Start SUPPLIED DATA
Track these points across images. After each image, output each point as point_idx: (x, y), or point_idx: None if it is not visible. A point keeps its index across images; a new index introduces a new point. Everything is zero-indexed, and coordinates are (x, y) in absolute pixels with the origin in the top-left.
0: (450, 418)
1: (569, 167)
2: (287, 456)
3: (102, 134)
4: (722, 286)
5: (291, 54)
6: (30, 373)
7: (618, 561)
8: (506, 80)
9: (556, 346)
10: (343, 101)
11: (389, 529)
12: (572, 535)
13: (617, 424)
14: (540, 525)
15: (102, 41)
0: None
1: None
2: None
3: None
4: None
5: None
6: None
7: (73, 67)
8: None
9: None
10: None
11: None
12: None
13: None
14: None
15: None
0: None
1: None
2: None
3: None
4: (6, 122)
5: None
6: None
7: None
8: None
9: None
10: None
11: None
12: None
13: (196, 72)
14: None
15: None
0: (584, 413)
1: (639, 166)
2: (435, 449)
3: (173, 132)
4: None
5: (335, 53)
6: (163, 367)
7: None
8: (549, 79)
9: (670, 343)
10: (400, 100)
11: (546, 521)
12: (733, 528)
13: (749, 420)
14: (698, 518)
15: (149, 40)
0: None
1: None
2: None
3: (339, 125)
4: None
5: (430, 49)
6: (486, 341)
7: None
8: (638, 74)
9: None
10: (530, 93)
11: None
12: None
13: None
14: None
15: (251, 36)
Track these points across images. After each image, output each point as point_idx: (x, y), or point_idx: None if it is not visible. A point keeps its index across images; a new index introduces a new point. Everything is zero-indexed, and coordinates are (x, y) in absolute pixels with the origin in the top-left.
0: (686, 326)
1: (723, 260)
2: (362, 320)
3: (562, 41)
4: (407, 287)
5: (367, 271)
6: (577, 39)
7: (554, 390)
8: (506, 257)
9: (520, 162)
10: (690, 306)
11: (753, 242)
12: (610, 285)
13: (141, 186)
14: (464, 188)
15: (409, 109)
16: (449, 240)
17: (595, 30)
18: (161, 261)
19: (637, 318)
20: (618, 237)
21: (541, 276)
End SUPPLIED DATA
**WHAT YOU WILL DO:** Please copy every line of the items above character for character, leaving nothing out and adding nothing.

**ANSWER IN FULL:**
Track these points across images. After each image, output each point as point_idx: (x, y), or point_idx: None if it is not visible. A point keeps its index across images; a new index introduces a new point. Everything is zero-indexed, and coordinates are (x, y) in absolute pixels with the origin in the top-left.
0: (450, 418)
1: (569, 167)
2: (287, 456)
3: (102, 134)
4: (722, 286)
5: (291, 54)
6: (30, 373)
7: (618, 561)
8: (506, 80)
9: (556, 346)
10: (343, 101)
11: (389, 529)
12: (572, 535)
13: (617, 424)
14: (540, 525)
15: (102, 41)
0: None
1: None
2: None
3: None
4: None
5: None
6: None
7: (73, 67)
8: None
9: None
10: None
11: None
12: None
13: None
14: None
15: None
0: None
1: None
2: None
3: None
4: (6, 122)
5: None
6: None
7: None
8: None
9: None
10: None
11: None
12: None
13: (196, 72)
14: None
15: None
0: (584, 413)
1: (639, 166)
2: (435, 449)
3: (173, 132)
4: None
5: (335, 53)
6: (163, 367)
7: None
8: (549, 79)
9: (670, 343)
10: (400, 100)
11: (546, 521)
12: (733, 528)
13: (749, 420)
14: (698, 518)
15: (149, 40)
0: None
1: None
2: None
3: (339, 125)
4: None
5: (430, 49)
6: (486, 341)
7: None
8: (638, 74)
9: None
10: (530, 93)
11: None
12: None
13: None
14: None
15: (251, 36)
Track these points across images. After each image, output each point as point_idx: (x, y), or point_idx: None if it is not visible. A point keeps its index across images; a new index introduces a new point. Everything is zero-indexed, and coordinates are (x, y) in absolute pixels with the origin in the top-left.
0: (686, 326)
1: (723, 260)
2: (362, 320)
3: (562, 41)
4: (407, 287)
5: (367, 271)
6: (577, 39)
7: (554, 390)
8: (506, 257)
9: (520, 162)
10: (690, 306)
11: (753, 242)
12: (610, 285)
13: (141, 186)
14: (464, 188)
15: (409, 109)
16: (449, 240)
17: (595, 30)
18: (161, 261)
19: (637, 318)
20: (618, 237)
21: (541, 276)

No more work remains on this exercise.